If you’re interested in how the future is portrayed in the past – or in transport – this is certainly worth nine minutes of your time. From 1958, a section of a Disney show on the future of transportati0n. Or, as it turns out, the future of highways and cars.

A couple of points from me. The first is that although some of the futures portrayed haven’t come about yet (the solar powered car, the nuclear powered tunnelling device) a lot of it has, at least in essence, once you look beyond the animation and the chirpy narrative. The development of housing (and workplaces) to accommodate the car, for example; and the ‘urban sprawl’, which sounds a lot like Joel Garreau’s ‘Edge Cities’ but doesn’t appear to be regarded as a bad thing.

Second, a number of the futures which are offered here are still ‘live’ as futures; there’s a whole section on the ‘smart car’ which can be programmed and then takes over navigation and steering for you, still at the hart of a lot of intelligent highways projects.

Third, the complete lack of any sense of externalities.
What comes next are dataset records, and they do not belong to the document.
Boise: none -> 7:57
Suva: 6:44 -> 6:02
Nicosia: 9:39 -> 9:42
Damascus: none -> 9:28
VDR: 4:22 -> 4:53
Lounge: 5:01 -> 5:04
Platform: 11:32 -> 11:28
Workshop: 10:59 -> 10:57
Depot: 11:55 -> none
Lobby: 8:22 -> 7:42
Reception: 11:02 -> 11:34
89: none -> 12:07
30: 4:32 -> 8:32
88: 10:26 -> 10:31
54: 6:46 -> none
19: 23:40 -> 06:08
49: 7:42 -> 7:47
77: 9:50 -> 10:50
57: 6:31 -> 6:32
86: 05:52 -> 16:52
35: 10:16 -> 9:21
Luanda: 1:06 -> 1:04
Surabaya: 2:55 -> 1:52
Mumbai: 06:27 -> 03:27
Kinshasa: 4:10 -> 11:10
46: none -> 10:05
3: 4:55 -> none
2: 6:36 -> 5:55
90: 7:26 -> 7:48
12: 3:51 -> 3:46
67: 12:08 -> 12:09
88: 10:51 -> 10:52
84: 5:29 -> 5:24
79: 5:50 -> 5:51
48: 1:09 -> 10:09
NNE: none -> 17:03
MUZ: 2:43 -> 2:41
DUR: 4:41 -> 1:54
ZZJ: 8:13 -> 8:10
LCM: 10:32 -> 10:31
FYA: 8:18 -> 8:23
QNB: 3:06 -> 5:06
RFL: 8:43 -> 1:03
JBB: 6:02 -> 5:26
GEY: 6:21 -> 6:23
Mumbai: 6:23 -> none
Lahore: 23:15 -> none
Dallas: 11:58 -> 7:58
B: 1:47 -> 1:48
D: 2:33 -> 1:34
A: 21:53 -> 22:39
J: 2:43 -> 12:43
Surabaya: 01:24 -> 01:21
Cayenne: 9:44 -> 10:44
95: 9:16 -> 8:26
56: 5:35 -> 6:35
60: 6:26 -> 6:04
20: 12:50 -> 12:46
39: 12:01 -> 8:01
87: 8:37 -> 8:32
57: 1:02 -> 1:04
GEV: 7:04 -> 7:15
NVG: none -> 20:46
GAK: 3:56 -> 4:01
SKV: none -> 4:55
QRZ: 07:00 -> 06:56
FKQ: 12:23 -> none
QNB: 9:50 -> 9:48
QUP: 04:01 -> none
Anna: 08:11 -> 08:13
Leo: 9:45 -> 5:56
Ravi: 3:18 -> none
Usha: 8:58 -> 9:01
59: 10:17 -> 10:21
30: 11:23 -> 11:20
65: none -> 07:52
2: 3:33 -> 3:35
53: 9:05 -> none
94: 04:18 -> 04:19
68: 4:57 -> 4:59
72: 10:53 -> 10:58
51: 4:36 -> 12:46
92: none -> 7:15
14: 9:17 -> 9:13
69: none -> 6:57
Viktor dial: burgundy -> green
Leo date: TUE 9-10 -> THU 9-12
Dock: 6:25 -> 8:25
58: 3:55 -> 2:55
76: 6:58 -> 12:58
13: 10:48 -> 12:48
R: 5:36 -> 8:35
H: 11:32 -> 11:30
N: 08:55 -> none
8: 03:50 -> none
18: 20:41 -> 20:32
Create a society with the car embedded in it, and there’s still no congestion; not any impact of nature from driving new roads into wild areas (this is pre-Silent Spring, after all). And despite taking no exercise, no-one’s fat either, as Streetsblog pointed out.

2719 Hyperion has a good post which traces the history of the documentary this segment comes from and links it to EPCOT, Disney’s ‘future city’, or more exactly, ‘Experimental Prototype Community of Tomorrow’.